This writeup uses the notation of Sierpinski's Theorem, and anyway is a proof of what's there, so why don't you read that first?

Suppose, to the contrary, that for some a1,...,ak,b there exist infinitely many solutions in natural numbers to the equation (*). Let F be the set of all solutions. By Robinson's overspill lemma, F^ (see NSA: some pseudo set theory for an explanation of "content") contains non-standard solutions of the equation. These are solutions where at least one xj is non-standard: call N the set of natural numbers; the pseudo-elements N^-N are the "non-standard natural numbers".

Let's examine one such non-standard solution. It claims that a1/x1+...+ak/xk=b, where some of the x's are non-standard natural numbers.

#### Claim 1:

If x is a non-standard natural number, then x>n for any (standard) natural number n.

#### Proof of claim 1:

There are only finitely many (standard) natural numbers {t: t<=n}; by Robinson's overspill lemma, there are no such non-standard ones.

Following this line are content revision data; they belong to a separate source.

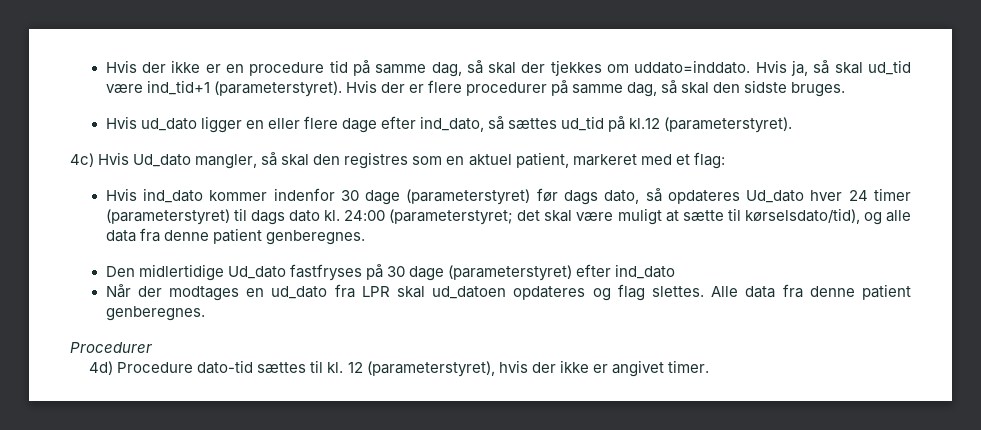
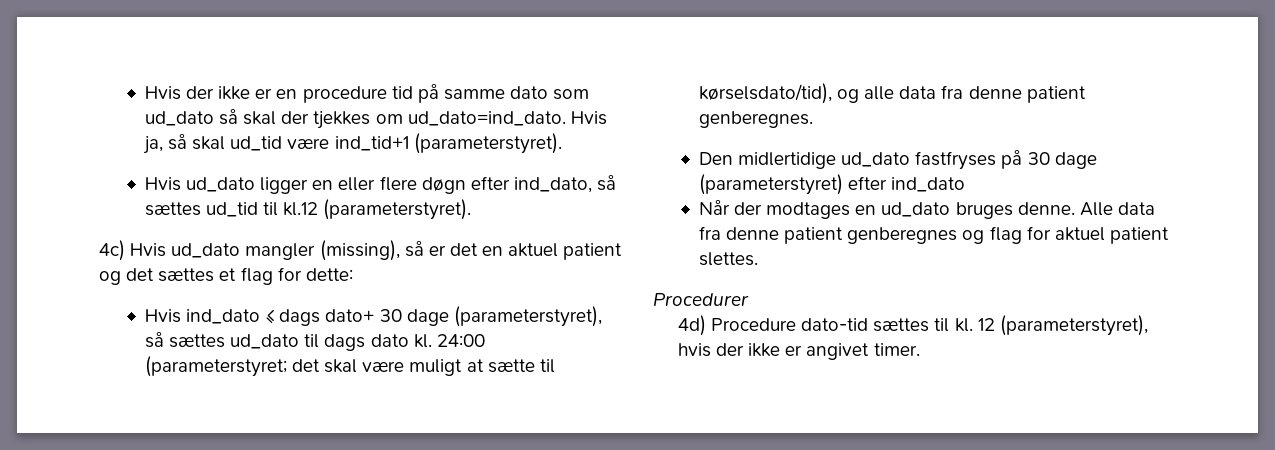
[431,62,462,77] dag, -> [510,86,590,100] [144,111,214,126] dato som ud_dato
[634,60,751,74] uddato=inddato. -> [407,111,566,126] ud_dato=ind_dato.
[345,80,846,97] Hvis der er flere procedurer på samme dag, så skal den sidste bruges. -> (562, 143) none
[341,118,377,133] dage -> [421,177,466,194] døgn
[608,116,626,132] på -> [263,202,279,216] til
[133,152,725,169] [105,188,911,205] [105,209,230,225] Ud_dato mangler, så skal den registres som en aktuel patient, markeret med et flag: // Hvis ind_dato kommer indenfor 30 dage (parameterstyret) før dags dato, så opdateres Ud_dato hver 24 timer (parameterstyret) -> [171,240,623,261] [99,267,353,285] [144,306,602,327] [144,332,300,349] ud_dato mangler (missing), så er det en aktuel patient og det sættes et flag for dette: // Hvis ind_dato ≤ dags dato+ 30 dage (parameterstyret), så sættes ud_dato
[227,266,286,279] Ud_dato -> [841,152,911,167] ud_dato
[334,284,705,301] fra LPR skal ud_datoen opdateres og flag slettes. -> [955,202,1075,219] bruges denne.
[105,306,205,321] genberegnes. -> [847,226,1169,244] [698,252,758,266] genberegnes og flag for aktuel patient slettes.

Since ">" (on the real numbers, say) is a total order, a property we can define in first order predicate calculus, "*->" (the transferred predicate on the pseudo-real numbers) is a total order too.

It directly follows that for any (positive) real number a, the *-number a/x is positive and smaller than any (standard) real number ε>0. Call such a number a positive infinitesimal.

#### Claim 2:

The sum of j (>0) positive infinitesimals is a positive infinitesimal.

#### Proof of claim 2:

In the standard world, it's true that for all x1,...,xj and ε/j, if 0<x1,...,xj<ε/j then 0<x1+...+xj<ε. Transferring to the non-standard world, taking ε to be standard real numbers, shows the claim.

#### Proof of the theorem:

We've seen that a non-standard solution contains some non-standard elements. Suppose without loss of generality that x1,...,xj are non-standard and xj+1,...,xk are standard (0<j<=k). Then
a1/x1+...+aj/xj = b - (aj+1/xj+1+...+ak/xk).
Now the LHS is a positive infinitesimal, but the RHS is some expression composed entirely of standard real numbers! Thus the RHS is some standard real number ε. It cannot equal a positive infinitesimal: it's positive, so it cannot be less than ε/2. But ε/2 is a standard real number too, thus larger than any positive infinitesimal.

This contradiction shows that the premise (having an infinite number of solutions) is absurd!